Report all lines from the entries below in which "подготовки" appears.
*** Opening Supplied material ***
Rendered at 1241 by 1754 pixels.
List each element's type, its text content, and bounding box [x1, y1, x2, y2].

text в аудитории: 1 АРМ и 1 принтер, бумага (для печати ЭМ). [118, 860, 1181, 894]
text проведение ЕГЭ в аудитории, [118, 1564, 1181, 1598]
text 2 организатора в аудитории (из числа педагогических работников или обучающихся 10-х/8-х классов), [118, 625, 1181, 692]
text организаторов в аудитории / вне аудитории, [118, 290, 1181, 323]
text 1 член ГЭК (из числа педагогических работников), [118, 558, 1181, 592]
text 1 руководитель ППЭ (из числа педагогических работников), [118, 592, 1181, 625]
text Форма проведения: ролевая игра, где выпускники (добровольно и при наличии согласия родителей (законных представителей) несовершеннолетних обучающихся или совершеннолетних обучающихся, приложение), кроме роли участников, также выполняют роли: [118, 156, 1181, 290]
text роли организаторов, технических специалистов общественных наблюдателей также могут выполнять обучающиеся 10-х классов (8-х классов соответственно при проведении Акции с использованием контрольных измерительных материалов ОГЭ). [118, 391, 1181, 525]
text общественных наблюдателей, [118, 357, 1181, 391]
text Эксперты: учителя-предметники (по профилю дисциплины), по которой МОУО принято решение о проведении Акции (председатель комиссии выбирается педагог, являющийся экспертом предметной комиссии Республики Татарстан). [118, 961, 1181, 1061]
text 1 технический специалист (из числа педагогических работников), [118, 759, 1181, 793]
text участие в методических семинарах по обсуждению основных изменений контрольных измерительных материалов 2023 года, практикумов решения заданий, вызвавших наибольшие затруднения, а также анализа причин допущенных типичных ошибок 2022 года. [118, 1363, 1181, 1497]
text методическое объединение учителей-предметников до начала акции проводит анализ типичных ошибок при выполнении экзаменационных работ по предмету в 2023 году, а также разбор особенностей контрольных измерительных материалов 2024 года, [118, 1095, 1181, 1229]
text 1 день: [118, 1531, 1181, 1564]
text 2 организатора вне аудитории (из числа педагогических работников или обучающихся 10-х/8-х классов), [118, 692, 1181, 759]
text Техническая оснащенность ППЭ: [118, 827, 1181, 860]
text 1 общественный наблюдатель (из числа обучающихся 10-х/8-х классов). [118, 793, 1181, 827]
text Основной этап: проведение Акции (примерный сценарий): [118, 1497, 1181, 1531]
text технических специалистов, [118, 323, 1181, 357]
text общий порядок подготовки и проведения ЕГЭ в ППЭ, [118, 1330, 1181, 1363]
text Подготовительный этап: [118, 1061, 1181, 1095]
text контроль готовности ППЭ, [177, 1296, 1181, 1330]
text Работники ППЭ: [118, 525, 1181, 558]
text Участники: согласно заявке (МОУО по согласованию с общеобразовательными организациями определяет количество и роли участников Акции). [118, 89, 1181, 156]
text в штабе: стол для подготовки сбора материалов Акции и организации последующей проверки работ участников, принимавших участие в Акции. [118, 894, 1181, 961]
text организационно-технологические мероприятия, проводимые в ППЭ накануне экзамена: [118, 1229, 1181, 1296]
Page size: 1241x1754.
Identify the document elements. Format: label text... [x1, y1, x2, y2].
*** Closing Supplied material ***
## [Task answer]
text общий порядок подготовки и проведения ЕГЭ в ППЭ, [118, 1330, 1181, 1363]
text в штабе: стол для подготовки сбора материалов Акции и организации последующей проверки работ участников, принимавших участие в Акции. [118, 894, 1181, 961]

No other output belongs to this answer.